Adjacent to The Lumisphere was the "Mentoring Tent," where visitors connected with "guides" to explore the visions they had created within the domes. They also engaged in discussions with specialists from various organizations and participated in armchair conversations with leading environmental groups, including Earthjustice, Center for Earth Ethics, Sierra Club, and more.
Sustainable Sounds, an open-air concert series, celebrated diverse musical genres and encouraged joy, raised vibrations, and expanded consciousness through music. Artists such as Foreigner, Cumbiáton, DJ Shub, saQi, Salt Petal, Supaman, Tha 'Yoties, Innastate, Danie, and more delighted attendees with their performances.
Impacts were potentially long-lasting. The Lumisphere, which had 2,700 visits, also took surveys of visitors optimism about the future, pre- and post-visit. Planning is underway to travel the mulit-media structure, in conjunction with, possibly, other elements, such as the Mentoring Tent or even the EcoExpo or the Zukunft Garten.
Also appreciated was the power of the event to bring people together, visitors and participants alike. As one visitor to the Mentoring Tent expressed to a “guide”: “I felt so relaxed and transported. It was a message for my brain. I’m from Santa Clarita and I'm so happy this is here. We need more things like this. It was great to see that people want more community and networks. That is the key, I don’t even know my neighbors. I barely see my friends.”

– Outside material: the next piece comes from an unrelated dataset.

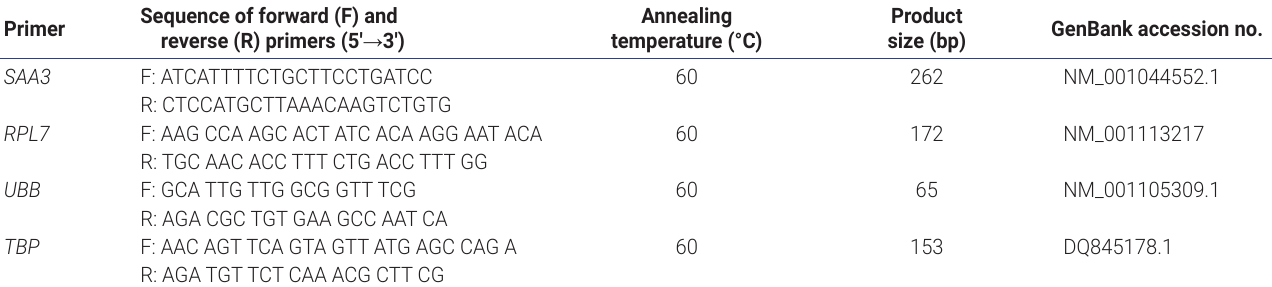
Table 1. Summary of primer sequences for real-time RT-PCR, RT-PCR, and in situ hybridization and expected product size Sequence of forward (F) and Primer reverse (R) primers (5' →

The festival aimed to stimulate the imagination, starting with an informed stance about climate, but also to present the open-ness to come up with solutions not conceived before. inspired attendees to imagine and embrace not just a more sustainable future, but their own version of this, while presenting examples of climate innovation, sustainability activism, entrepreneurship, and creative interventions that paint the path forward toward possibly unimagined pathways to a greener world.